What implementation can quickly search the intersection of the sets (tag system)?

I would like to ask, who decides how the task search by tags. What.

Two basic conditions:
1) Target system is quickly (~1-50 MS) to answer the question in the spirit of "to find all documents in which there is (Tag-1 or Tag 30 or a Tag-100500 or ... ) and (Tag 50 or the Tag-1000 or...) and ...". In OR may be up to two dozen of tags And terms can be a dozen.
2) Since data can be updated frequently, it is necessary to achieve the minimum time of updating the changes.

I tried to do on Redis using styles and SET BITMAP (around here a "Quick filter directory for the Internet stores on ..."). SET is not approached (in the set-and kept-ID documents), as in the case of intersecting two sets in 100k thinks any longer than necessary. BITMAP did not come due to strong low ID documents, as a result of excess memory consumption by "holes". In General, if multiple large, then Redis boxes are looking bad.

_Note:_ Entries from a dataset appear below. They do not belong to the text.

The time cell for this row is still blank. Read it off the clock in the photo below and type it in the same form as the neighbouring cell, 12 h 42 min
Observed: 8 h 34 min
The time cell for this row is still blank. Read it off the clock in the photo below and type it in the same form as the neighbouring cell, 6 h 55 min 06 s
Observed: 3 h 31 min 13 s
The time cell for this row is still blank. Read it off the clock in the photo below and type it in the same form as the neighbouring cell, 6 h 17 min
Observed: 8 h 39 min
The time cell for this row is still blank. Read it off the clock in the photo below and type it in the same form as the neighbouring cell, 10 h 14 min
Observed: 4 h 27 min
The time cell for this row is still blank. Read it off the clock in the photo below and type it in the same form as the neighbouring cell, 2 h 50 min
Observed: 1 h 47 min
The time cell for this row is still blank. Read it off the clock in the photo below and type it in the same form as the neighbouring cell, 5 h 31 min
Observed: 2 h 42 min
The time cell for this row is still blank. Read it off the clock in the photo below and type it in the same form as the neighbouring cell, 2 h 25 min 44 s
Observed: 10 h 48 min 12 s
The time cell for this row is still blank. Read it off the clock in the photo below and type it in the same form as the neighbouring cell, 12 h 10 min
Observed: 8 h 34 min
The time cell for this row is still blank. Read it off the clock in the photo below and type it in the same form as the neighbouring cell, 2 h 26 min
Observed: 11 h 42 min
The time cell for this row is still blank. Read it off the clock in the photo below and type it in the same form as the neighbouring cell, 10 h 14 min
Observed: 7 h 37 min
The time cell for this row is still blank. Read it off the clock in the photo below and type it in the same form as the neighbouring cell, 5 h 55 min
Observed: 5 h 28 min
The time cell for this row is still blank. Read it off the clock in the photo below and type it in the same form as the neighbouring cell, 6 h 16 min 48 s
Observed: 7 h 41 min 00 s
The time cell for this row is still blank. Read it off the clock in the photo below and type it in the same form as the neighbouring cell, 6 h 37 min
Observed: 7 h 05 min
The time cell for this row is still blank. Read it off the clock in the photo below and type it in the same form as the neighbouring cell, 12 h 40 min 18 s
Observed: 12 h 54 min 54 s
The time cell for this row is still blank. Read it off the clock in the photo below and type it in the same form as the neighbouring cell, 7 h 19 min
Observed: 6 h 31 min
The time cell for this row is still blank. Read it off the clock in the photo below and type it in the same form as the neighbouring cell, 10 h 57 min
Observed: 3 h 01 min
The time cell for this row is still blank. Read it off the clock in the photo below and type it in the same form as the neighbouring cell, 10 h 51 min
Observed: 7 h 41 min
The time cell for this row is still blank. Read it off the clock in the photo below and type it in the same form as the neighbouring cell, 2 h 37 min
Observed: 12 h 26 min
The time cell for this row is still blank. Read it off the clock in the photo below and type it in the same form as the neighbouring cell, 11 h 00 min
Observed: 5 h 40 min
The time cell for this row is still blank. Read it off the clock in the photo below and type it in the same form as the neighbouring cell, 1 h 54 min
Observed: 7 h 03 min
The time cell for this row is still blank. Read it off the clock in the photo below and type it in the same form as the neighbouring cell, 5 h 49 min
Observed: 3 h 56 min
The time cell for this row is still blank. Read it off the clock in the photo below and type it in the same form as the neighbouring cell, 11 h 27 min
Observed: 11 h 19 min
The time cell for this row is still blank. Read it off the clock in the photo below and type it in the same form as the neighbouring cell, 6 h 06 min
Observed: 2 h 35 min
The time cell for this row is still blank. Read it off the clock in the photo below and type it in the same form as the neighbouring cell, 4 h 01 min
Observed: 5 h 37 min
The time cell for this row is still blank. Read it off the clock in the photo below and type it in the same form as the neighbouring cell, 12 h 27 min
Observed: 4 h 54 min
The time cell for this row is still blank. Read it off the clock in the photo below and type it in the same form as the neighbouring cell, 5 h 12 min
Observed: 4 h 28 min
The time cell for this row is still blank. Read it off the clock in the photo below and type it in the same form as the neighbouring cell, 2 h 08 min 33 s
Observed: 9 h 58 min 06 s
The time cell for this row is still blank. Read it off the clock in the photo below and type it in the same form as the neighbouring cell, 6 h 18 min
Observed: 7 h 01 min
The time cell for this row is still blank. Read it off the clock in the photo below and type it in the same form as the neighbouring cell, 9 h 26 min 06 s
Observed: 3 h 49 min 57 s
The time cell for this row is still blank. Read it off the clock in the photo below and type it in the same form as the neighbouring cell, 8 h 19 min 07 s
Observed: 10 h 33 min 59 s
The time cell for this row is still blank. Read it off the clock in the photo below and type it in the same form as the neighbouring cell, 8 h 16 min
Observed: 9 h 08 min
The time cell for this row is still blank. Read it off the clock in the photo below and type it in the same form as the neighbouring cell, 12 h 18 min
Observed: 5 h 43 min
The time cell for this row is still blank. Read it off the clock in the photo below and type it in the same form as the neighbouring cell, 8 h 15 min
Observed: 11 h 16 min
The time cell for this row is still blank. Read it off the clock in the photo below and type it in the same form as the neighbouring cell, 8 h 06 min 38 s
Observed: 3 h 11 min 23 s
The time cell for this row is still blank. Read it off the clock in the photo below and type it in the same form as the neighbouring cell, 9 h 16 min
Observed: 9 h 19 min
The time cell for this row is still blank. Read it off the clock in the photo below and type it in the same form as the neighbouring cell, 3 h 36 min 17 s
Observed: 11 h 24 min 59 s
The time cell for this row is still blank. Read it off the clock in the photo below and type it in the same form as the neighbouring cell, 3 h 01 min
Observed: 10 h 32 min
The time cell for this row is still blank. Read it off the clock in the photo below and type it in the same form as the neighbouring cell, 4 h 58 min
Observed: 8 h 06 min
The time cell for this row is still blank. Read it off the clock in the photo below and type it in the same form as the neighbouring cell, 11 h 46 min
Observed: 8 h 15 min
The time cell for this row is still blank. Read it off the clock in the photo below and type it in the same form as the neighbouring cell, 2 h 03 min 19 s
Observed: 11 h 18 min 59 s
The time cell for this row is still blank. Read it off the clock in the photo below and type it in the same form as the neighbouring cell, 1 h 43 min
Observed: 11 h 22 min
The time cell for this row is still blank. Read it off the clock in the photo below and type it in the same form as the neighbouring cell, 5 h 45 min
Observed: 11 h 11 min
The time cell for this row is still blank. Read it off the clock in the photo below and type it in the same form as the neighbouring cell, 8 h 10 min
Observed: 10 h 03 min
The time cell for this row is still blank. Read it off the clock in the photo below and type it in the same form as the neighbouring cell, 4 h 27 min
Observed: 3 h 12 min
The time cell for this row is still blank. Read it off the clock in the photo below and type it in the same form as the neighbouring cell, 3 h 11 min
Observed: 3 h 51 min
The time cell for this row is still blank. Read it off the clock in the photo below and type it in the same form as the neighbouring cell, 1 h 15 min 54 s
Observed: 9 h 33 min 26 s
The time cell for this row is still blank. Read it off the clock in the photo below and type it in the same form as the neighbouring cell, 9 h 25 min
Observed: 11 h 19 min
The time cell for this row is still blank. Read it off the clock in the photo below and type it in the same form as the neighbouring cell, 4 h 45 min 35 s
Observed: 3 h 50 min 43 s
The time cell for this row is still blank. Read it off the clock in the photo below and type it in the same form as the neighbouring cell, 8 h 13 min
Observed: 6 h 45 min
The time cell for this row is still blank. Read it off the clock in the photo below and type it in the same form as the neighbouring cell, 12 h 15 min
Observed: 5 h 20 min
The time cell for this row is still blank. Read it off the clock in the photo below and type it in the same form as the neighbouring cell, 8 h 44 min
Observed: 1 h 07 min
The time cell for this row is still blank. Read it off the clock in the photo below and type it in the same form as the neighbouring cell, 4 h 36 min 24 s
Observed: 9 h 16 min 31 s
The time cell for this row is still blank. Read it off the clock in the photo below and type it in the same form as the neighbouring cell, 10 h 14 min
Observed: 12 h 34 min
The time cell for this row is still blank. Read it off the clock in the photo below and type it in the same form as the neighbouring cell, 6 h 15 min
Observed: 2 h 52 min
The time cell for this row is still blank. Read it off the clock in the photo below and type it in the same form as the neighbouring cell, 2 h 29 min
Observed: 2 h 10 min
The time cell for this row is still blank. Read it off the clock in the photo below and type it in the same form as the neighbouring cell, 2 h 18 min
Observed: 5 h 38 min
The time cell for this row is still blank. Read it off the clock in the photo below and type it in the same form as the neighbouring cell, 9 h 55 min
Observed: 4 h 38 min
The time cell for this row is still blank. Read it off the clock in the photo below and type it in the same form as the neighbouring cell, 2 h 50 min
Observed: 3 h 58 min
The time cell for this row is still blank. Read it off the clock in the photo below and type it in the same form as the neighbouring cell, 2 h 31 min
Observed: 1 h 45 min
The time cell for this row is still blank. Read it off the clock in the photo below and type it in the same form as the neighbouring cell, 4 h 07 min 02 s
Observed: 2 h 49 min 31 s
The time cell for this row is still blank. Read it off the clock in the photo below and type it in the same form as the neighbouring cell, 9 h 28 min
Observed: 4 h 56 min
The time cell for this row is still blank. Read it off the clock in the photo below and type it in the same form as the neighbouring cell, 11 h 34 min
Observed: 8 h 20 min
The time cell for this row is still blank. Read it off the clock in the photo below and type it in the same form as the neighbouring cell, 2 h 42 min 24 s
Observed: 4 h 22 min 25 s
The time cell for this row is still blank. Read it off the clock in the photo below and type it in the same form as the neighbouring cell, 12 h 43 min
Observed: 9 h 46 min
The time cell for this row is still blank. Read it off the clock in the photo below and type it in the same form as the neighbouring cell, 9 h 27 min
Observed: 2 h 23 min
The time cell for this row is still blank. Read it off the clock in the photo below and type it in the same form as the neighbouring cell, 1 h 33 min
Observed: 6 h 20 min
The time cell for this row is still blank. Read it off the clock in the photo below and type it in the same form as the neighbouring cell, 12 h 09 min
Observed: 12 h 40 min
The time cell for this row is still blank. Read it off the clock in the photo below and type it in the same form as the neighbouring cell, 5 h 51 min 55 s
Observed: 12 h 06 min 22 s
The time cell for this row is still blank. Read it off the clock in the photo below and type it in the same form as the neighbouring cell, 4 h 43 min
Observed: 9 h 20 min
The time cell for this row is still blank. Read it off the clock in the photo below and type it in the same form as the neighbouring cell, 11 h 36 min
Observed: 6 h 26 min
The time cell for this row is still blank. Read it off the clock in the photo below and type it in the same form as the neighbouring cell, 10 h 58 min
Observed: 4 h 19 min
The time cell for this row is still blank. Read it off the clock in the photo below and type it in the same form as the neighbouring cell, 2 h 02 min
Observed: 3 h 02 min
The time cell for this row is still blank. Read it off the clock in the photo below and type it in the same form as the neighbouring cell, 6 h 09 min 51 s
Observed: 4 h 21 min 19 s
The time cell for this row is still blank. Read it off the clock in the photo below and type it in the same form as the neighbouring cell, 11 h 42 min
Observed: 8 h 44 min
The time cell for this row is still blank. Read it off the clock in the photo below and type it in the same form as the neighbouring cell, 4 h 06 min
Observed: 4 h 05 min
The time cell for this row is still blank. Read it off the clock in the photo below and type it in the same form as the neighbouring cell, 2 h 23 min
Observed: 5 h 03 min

Right now we have the option to Sphinx. ID tags are written in sql_attr_multi. This ensures that the specified requirement for the speed of document search. Requirement updates is solved by the construction of the main and delta index. The main index (which are search) declared as distributed. This principle works well, but sometimes it's a lot of new changes and the Delta index starts to slow down. The rebuild of the main index takes a few minutes (now about 3.5 M id documents in it). Did not seem long, but it is planned to increase the number of documents in dozens of times. Time of data updating also will increase.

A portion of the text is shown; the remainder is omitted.